Clean air, unrestricted views of mountain ranges hidden for decades, and the return of thriving bird life in urban areas have been unexpected upsides of the lockdown, and they offer a more compelling case for climate change activists than any scientific model. This unexpected environmental dividend offers a useful template for climate-change policies. The critical caveat is that no agenda can be predicated on the cessation of virtually all economic activity, given the hardships it imposes on the poor. However, it is possible to imagine a sustainable future even with India’s massive and growing population. As an article in McKinsey Quarterly points out, thanks to large stimulus packages there should be cheap money available to invest in climate-friendly energy and infrastructure.

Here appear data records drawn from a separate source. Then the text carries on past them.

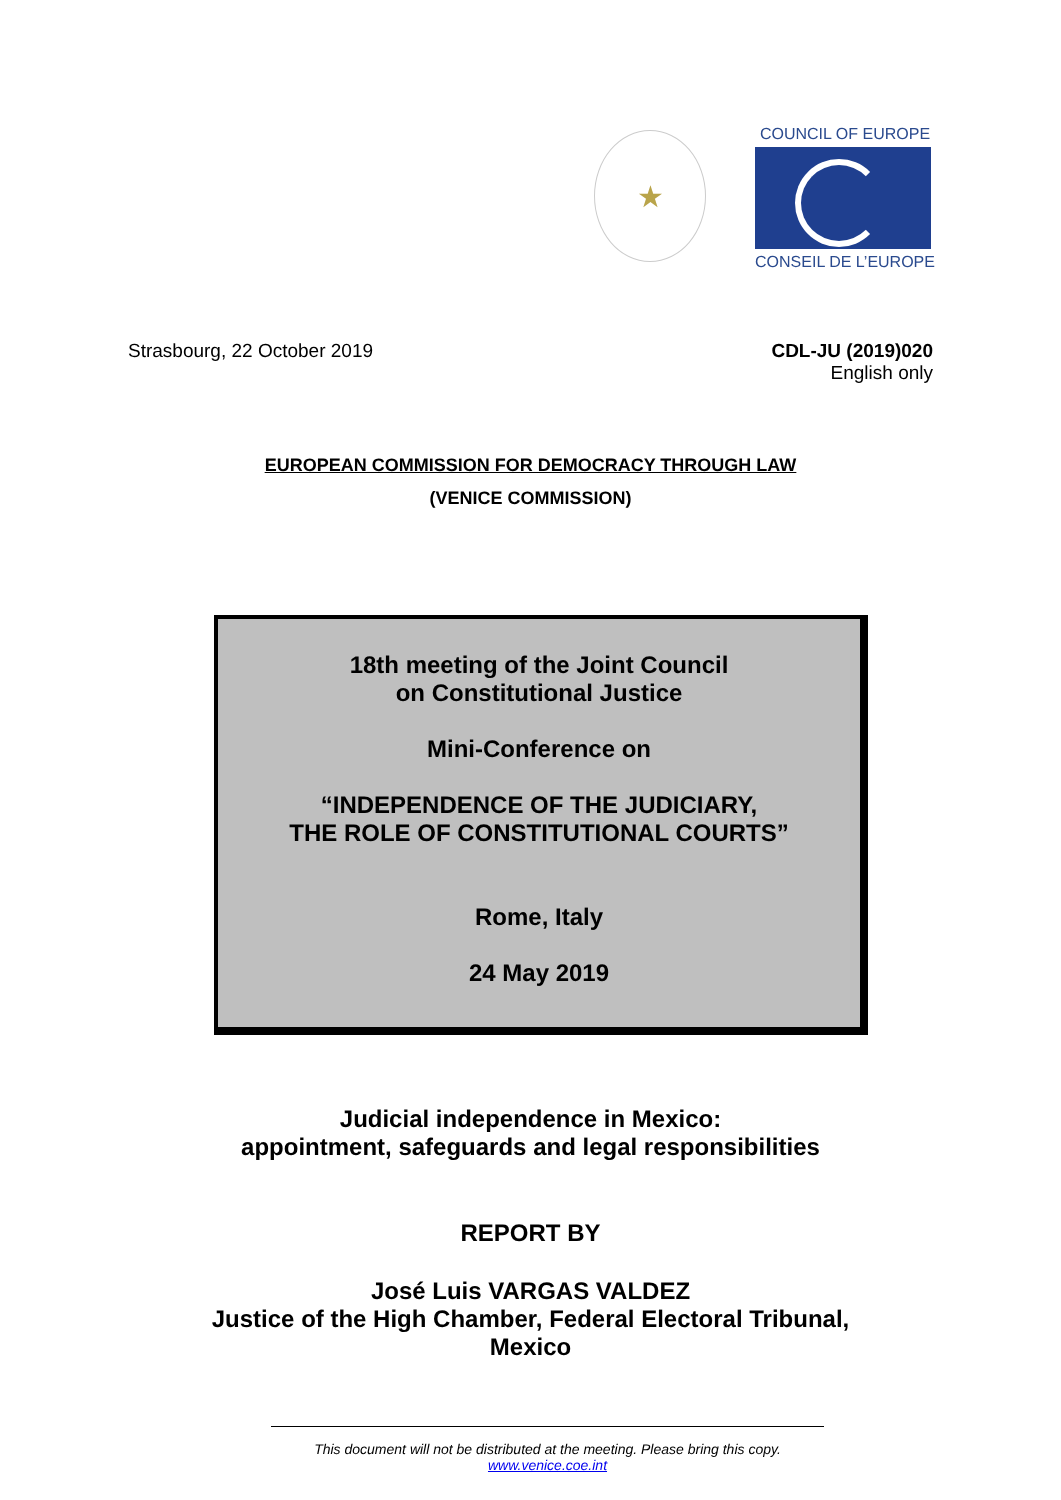★
COUNCIL OF EUROPE
CONSEIL DE L’EUROPE
Strasbourg, 22 October 2019 CDL-JU (2019)020
English only
EUROPEAN COMMISSION FOR DEMOCRACY THROUGH LAW
(VENICE COMMISSION)
18th meeting of the Joint Council
on Constitutional Justice
Mini-Conference on
“INDEPENDENCE OF THE JUDICIARY,
THE ROLE OF CONSTITUTIONAL COURTS”
Rome, Italy
24 May 2019
Judicial independence in Mexico:
appointment, safeguards and legal responsibilities
REPORT BY
José Luis VARGAS VALDEZ
Justice of the High Chamber, Federal Electoral Tribunal,
Mexico
This document will not be distributed at the meeting. Please bring this copy.
www.venice.coe.int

In terms of a domestic agenda, two elements suggest themselves. At the policy level, the priority must be enforcing the challenging 2020-30 targets India, a coal-fired economy, has set for itself under the Paris climate change accord. India set three major goals: To increase non-fossil fuels’ share to 40 per cent of electricity generation capacity; reduce the emission intensity of the economy by 33-35 per cent from the 2005 level; and create an additional carbon sink of 2.5-3 billion tonnes of carbon dioxide equivalent through additional forest and tree cover. If the government’s claims that it may outperform these targets are correct, then re-focusing on this agenda is critical when the lockdown ends. This will involve urgently addressing long-standing anomalies in the solar power eco-system, the main renewable energy source. Most solar companies are in the red on account of the aggressive (some say unrealistic) price bids by new entrants at progressively lower levels, which discourages distribution companies from buying from existing producers. The scrapping of bids for solar capacities through 2019 and the early months of 2020 do not bode well for the target of achieving 100,000 Mw of solar capacity by 2022 (the country has achieved about a third of that target so far). Creating a carbon sink is a bigger challenge. The India State of Forest Report of 2019 suggested that the supposed increase in forest cover is misleading because the term includes plantations and masks a marked decline in the Northeast with its rich biodiversity. Enforcing no-go areas for manufacturing in endangered forest areas is vital not least because it will also extend some measure of protection to the rights of India’s disenfranchised tribal population.
Beyond the larger agenda are granular policies for the Centre and states to consider. Support to industry on revival could be linked to adopting pollution-free processes and recycling. It is fairly easy, for instance, to adopt waste-water recycling in modern industry. The prime minister had highlighted the perils of plastic in several radio broadcasts. It is vital that this initiative, which has yielded some positive responses, should not be reversed in a low oil-price regime (petrochemicals being the basic input for plastic). Equally, cleaner, urban air owing to lower vehicular movement should spur state and municipal administrations to strengthen public transport capacities, including e-buses, to enable gig and migrant workers better access to their workplaces than ad hoc, polluting private options. Getting started on setting up e-vehicle infrastructure (charging stations and so on) would also go a long way toward encouraging more people to examine this mode of vehicle ownership. At the corporate level, encouraging enhanced telecommuting, a reduction in air travel, and partial work-from-home policies are obvious solutions to lowering air pollution, with all the concomitant benefits on public-health outcomes. Learning from the Covid-19 experience is as vital as coping with it.